[[ Given information, beginning ]]

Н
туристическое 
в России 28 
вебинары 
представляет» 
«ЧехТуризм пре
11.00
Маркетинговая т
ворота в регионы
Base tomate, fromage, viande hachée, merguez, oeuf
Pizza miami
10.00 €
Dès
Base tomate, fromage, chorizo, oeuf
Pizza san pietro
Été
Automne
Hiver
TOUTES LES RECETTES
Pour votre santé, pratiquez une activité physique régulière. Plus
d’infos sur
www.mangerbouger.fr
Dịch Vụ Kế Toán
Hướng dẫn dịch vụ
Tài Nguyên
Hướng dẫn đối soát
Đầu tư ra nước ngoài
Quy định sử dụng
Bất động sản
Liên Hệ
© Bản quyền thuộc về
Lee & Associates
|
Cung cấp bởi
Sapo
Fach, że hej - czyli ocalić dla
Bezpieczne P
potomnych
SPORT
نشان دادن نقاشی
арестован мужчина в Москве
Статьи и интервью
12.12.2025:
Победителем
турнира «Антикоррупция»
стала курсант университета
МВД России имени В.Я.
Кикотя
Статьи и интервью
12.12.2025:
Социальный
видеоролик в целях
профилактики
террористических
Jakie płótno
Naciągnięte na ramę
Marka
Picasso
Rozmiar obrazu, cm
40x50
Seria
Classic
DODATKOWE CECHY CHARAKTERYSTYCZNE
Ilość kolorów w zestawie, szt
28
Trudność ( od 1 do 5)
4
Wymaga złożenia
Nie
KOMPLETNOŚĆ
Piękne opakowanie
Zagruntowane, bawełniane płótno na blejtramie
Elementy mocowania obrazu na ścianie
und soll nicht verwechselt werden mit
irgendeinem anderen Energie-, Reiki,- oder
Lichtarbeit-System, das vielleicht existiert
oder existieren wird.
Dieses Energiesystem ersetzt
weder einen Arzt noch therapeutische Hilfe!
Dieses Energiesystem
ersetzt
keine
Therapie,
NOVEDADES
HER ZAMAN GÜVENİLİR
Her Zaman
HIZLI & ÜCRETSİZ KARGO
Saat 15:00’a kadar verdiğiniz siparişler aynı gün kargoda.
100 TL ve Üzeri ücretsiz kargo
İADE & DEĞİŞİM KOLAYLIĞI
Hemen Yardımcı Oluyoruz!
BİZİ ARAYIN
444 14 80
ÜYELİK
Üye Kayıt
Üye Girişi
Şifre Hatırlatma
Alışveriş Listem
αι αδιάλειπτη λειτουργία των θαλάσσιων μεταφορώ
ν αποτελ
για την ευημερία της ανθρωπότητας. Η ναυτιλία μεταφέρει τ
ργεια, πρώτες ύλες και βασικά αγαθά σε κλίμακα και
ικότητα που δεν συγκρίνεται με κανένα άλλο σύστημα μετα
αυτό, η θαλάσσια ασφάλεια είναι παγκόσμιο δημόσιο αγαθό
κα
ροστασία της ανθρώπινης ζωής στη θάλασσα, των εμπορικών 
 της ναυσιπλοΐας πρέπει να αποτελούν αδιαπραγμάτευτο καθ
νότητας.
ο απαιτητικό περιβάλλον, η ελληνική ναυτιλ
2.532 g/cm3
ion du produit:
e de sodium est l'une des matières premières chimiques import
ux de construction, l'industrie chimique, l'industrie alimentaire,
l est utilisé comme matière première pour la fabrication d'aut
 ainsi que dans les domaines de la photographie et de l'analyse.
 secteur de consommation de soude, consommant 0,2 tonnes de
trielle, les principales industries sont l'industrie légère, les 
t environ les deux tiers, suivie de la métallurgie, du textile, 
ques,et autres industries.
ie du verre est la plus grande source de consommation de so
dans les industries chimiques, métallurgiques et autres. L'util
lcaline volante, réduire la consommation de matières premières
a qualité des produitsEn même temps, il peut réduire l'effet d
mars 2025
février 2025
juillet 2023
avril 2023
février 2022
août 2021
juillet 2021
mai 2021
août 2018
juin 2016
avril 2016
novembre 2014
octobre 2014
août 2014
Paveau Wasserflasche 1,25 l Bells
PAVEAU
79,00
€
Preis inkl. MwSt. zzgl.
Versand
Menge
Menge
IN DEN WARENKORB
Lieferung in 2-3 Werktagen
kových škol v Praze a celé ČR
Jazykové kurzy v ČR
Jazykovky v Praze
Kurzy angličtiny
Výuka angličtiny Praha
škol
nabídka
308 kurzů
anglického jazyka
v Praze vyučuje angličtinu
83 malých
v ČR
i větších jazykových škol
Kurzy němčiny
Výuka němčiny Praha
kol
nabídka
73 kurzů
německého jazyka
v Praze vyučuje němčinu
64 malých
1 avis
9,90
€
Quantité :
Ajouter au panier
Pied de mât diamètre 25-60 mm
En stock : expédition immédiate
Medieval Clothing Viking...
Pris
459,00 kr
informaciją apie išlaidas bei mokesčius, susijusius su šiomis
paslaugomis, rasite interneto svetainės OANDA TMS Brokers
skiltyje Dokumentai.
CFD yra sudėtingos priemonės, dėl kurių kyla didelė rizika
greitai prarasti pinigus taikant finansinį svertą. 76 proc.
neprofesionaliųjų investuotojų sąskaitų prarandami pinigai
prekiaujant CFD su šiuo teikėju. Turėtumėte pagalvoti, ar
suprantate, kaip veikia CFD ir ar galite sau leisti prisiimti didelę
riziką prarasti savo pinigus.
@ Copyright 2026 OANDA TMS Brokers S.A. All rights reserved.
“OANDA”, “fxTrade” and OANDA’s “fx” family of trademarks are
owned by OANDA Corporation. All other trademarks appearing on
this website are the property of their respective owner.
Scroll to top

[[ Given information, end ]]

About this exercise:
Write the listing out again, exactly as shown above.

Task response:
Н
туристическое 
в России 28 
вебинары 
представляет» 
«ЧехТуризм пре
11.00
Маркетинговая т
ворота в регионы
Base tomate, fromage, viande hachée, merguez, oeuf
Pizza miami
10.00 €
Dès
Base tomate, fromage, chorizo, oeuf
Pizza san pietro
Été
Automne
Hiver
TOUTES LES RECETTES
Pour votre santé, pratiquez une activité physique régulière. Plus
d’infos sur
www.mangerbouger.fr
Dịch Vụ Kế Toán
Hướng dẫn dịch vụ
Tài Nguyên
Hướng dẫn đối soát
Đầu tư ra nước ngoài
Quy định sử dụng
Bất động sản
Liên Hệ
© Bản quyền thuộc về
Lee & Associates
|
Cung cấp bởi
Sapo
Fach, że hej - czyli ocalić dla
Bezpieczne P
potomnych
SPORT
نشان دادن نقاشی
арестован мужчина в Москве
Статьи и интервью
12.12.2025:
Победителем
турнира «Антикоррупция»
стала курсант университета
МВД России имени В.Я.
Кикотя
Статьи и интервью
12.12.2025:
Социальный
видеоролик в целях
профилактики
террористических
Jakie płótno
Naciągnięte na ramę
Marka
Picasso
Rozmiar obrazu, cm
40x50
Seria
Classic
DODATKOWE CECHY CHARAKTERYSTYCZNE
Ilość kolorów w zestawie, szt
28
Trudność ( od 1 do 5)
4
Wymaga złożenia
Nie
KOMPLETNOŚĆ
Piękne opakowanie
Zagruntowane, bawełniane płótno na blejtramie
Elementy mocowania obrazu na ścianie
und soll nicht verwechselt werden mit
irgendeinem anderen Energie-, Reiki,- oder
Lichtarbeit-System, das vielleicht existiert
oder existieren wird.
Dieses Energiesystem ersetzt
weder einen Arzt noch therapeutische Hilfe!
Dieses Energiesystem
ersetzt
keine
Therapie,
NOVEDADES
HER ZAMAN GÜVENİLİR
Her Zaman
HIZLI & ÜCRETSİZ KARGO
Saat 15:00’a kadar verdiğiniz siparişler aynı gün kargoda.
100 TL ve Üzeri ücretsiz kargo
İADE & DEĞİŞİM KOLAYLIĞI
Hemen Yardımcı Oluyoruz!
BİZİ ARAYIN
444 14 80
ÜYELİK
Üye Kayıt
Üye Girişi
Şifre Hatırlatma
Alışveriş Listem
αι αδιάλειπτη λειτουργία των θαλάσσιων μεταφορώ
ν αποτελ
για την ευημερία της ανθρωπότητας. Η ναυτιλία μεταφέρει τ
ργεια, πρώτες ύλες και βασικά αγαθά σε κλίμακα και
ικότητα που δεν συγκρίνεται με κανένα άλλο σύστημα μετα
αυτό, η θαλάσσια ασφάλεια είναι παγκόσμιο δημόσιο αγαθό
κα
ροστασία της ανθρώπινης ζωής στη θάλασσα, των εμπορικών 
 της ναυσιπλοΐας πρέπει να αποτελούν αδιαπραγμάτευτο καθ
νότητας.
ο απαιτητικό περιβάλλον, η ελληνική ναυτιλ
2.532 g/cm3
ion du produit:
e de sodium est l'une des matières premières chimiques import
ux de construction, l'industrie chimique, l'industrie alimentaire,
l est utilisé comme matière première pour la fabrication d'aut
 ainsi que dans les domaines de la photographie et de l'analyse.
 secteur de consommation de soude, consommant 0,2 tonnes de
trielle, les principales industries sont l'industrie légère, les 
t environ les deux tiers, suivie de la métallurgie, du textile, 
ques,et autres industries.
ie du verre est la plus grande source de consommation de so
dans les industries chimiques, métallurgiques et autres. L'util
lcaline volante, réduire la consommation de matières premières
a qualité des produitsEn même temps, il peut réduire l'effet d
mars 2025
février 2025
juillet 2023
avril 2023
février 2022
août 2021
juillet 2021
mai 2021
août 2018
juin 2016
avril 2016
novembre 2014
octobre 2014
août 2014
Paveau Wasserflasche 1,25 l Bells
PAVEAU
79,00
€
Preis inkl. MwSt. zzgl.
Versand
Menge
Menge
IN DEN WARENKORB
Lieferung in 2-3 Werktagen
kových škol v Praze a celé ČR
Jazykové kurzy v ČR
Jazykovky v Praze
Kurzy angličtiny
Výuka angličtiny Praha
škol
nabídka
308 kurzů
anglického jazyka
v Praze vyučuje angličtinu
83 malých
v ČR
i větších jazykových škol
Kurzy němčiny
Výuka němčiny Praha
kol
nabídka
73 kurzů
německého jazyka
v Praze vyučuje němčinu
64 malých
1 avis
9,90
€
Quantité :
Ajouter au panier
Pied de mât diamètre 25-60 mm
En stock : expédition immédiate
Medieval Clothing Viking...
Pris
459,00 kr
informaciją apie išlaidas bei mokesčius, susijusius su šiomis
paslaugomis, rasite interneto svetainės OANDA TMS Brokers
skiltyje Dokumentai.
CFD yra sudėtingos priemonės, dėl kurių kyla didelė rizika
greitai prarasti pinigus taikant finansinį svertą. 76 proc.
neprofesionaliųjų investuotojų sąskaitų prarandami pinigai
prekiaujant CFD su šiuo teikėju. Turėtumėte pagalvoti, ar
suprantate, kaip veikia CFD ir ar galite sau leisti prisiimti didelę
riziką prarasti savo pinigus.
@ Copyright 2026 OANDA TMS Brokers S.A. All rights reserved.
“OANDA”, “fxTrade” and OANDA’s “fx” family of trademarks are
owned by OANDA Corporation. All other trademarks appearing on
this website are the property of their respective owner.
Scroll to top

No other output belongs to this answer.